Merge pull request #78 from leehack/feat/chat-app-qwen35-multimodal-stability

leehack · web-flow · commit 8bb8baa4e1d7 · 2026-03-02T23:21:19.000-05:00
feat(chat-app): refresh Qwen3.5 presets and harden multimodal text rendering
diff --git a/CHANGELOG.md b/CHANGELOG.md
@@ -17,6 +17,11 @@
   * Added WebGPU bridge embedding APIs and wired web backend support for `LlamaEngine.embed(...)` / `embedBatch(...)`.
   * Updated default web bridge asset pinning to `leehack/llama-web-bridge-assets@v0.1.7` (built against llama.cpp `b8157`).
   * Validated the `v0.1.7` bridge bundle through local fetch-script checksum verification.
+* **Chat app model catalog + stability**:
+  * Updated `example/chat_app` recommended Qwen presets to the Qwen3.5 lineup (`0.8B`, `2B`, `4B`, `9B`) and removed older Qwen2.5/Qwen3 defaults from the in-app library.
+  * Added multimodal projector (`mmproj`) wiring for Qwen3.5 model cards and tuned safer multimodal defaults (`contextSize: 8192`, `maxTokens: 1024`).
+  * Fixed Flutter text paint crashes caused by malformed UTF-16 streaming boundaries by aligning incremental reveal to surrogate-pair boundaries and sanitizing text/tool payload rendering paths.

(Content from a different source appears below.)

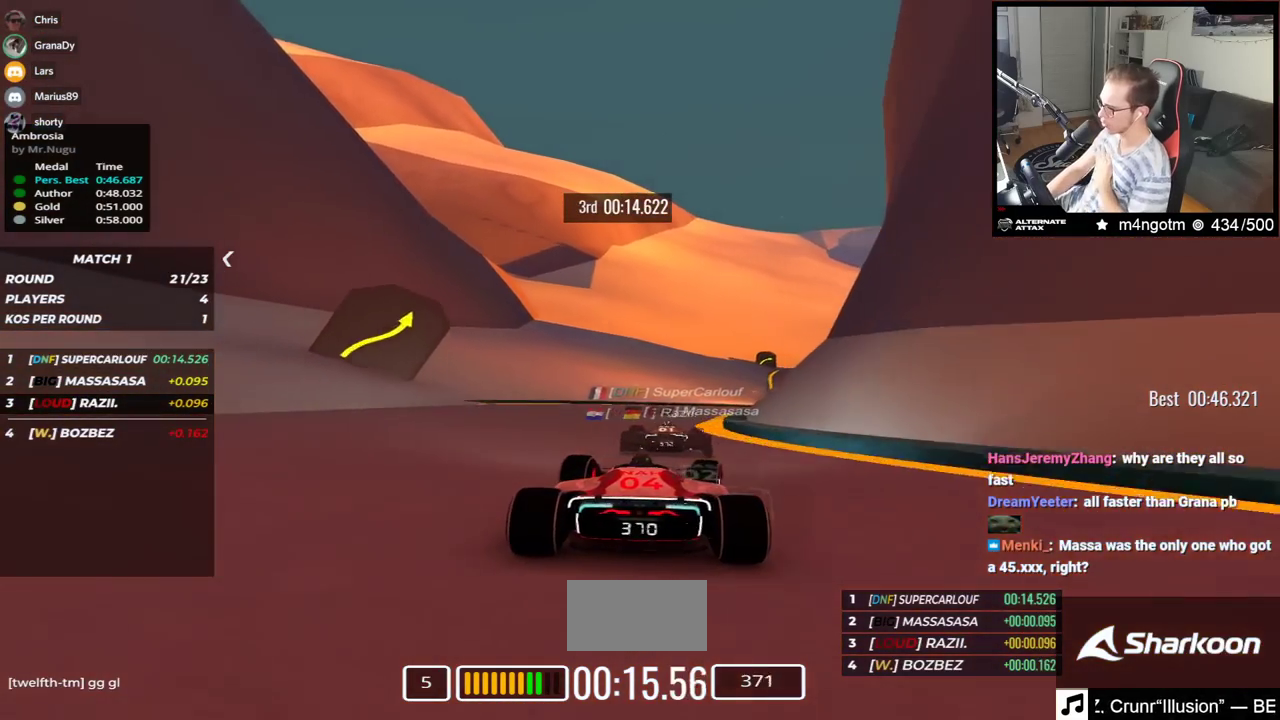
{"keys": ["right", "up"], "events": []}
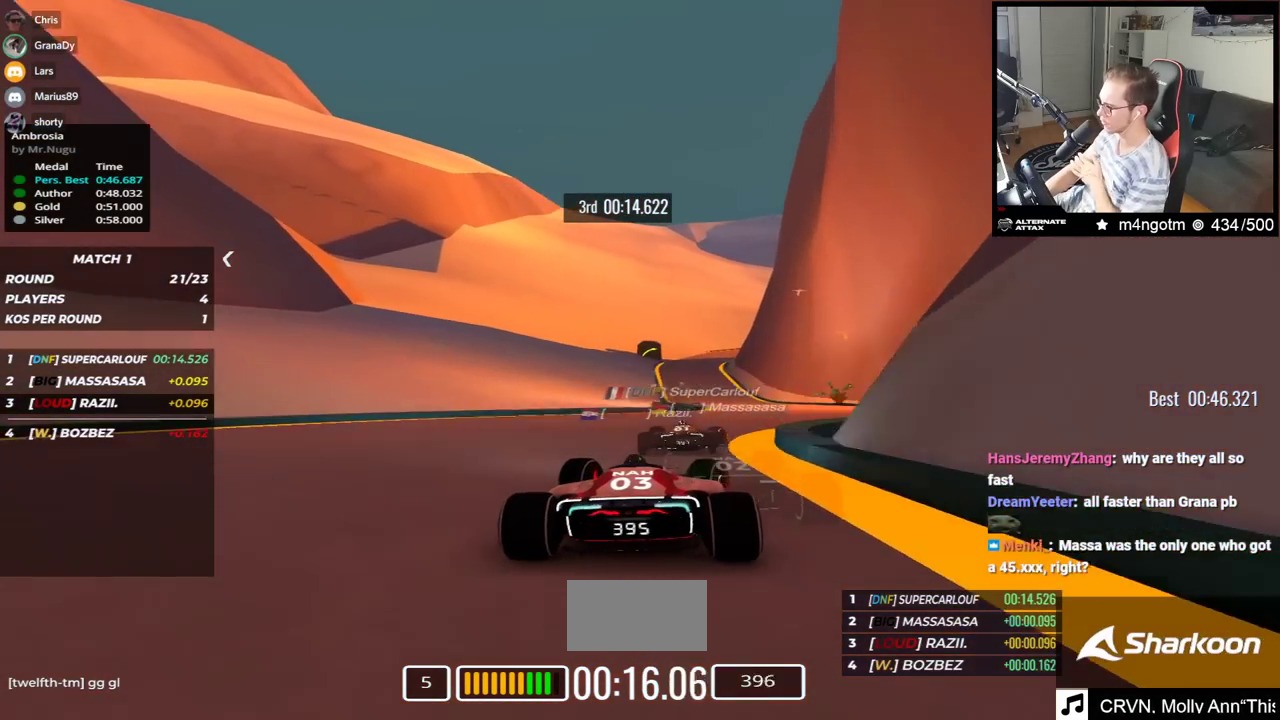
{"keys": ["left", "up"], "events": [[17, "right", "up"], [367, "left", "down"]]}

+  * Added sanitizer unit coverage and refreshed chat-app README architecture/troubleshooting sections for multimodal and UTF-16 guidance.
 
 ## 0.6.4
 
diff --git a/example/chat_app/README.md b/example/chat_app/README.md
@@ -34,8 +34,8 @@ flutter test
 Note: this is a Flutter app, so use `flutter test` (not `dart test`).
 
 ### 2. Choose and Download a Model
-1. The app will open to a **Model Selection** screen.
-2. Select one of the pre-configured models (for example: FunctionGemma 270M, Llama 3.2 3B, Qwen 3 4B, Gemma 3/3n, DeepSeek R1 distills).
+1. The app will open to a **Manage Models** screen.
+2. Select one of the pre-configured models (for example: FunctionGemma 270M, Qwen3.5 0.8B/2B/4B/9B, Llama 3.2 3B, Gemma 3/3n, DeepSeek R1 distills).
 3. Tap the **Download** icon. The app uses `Dio` to download the model directly to your device's documents directory.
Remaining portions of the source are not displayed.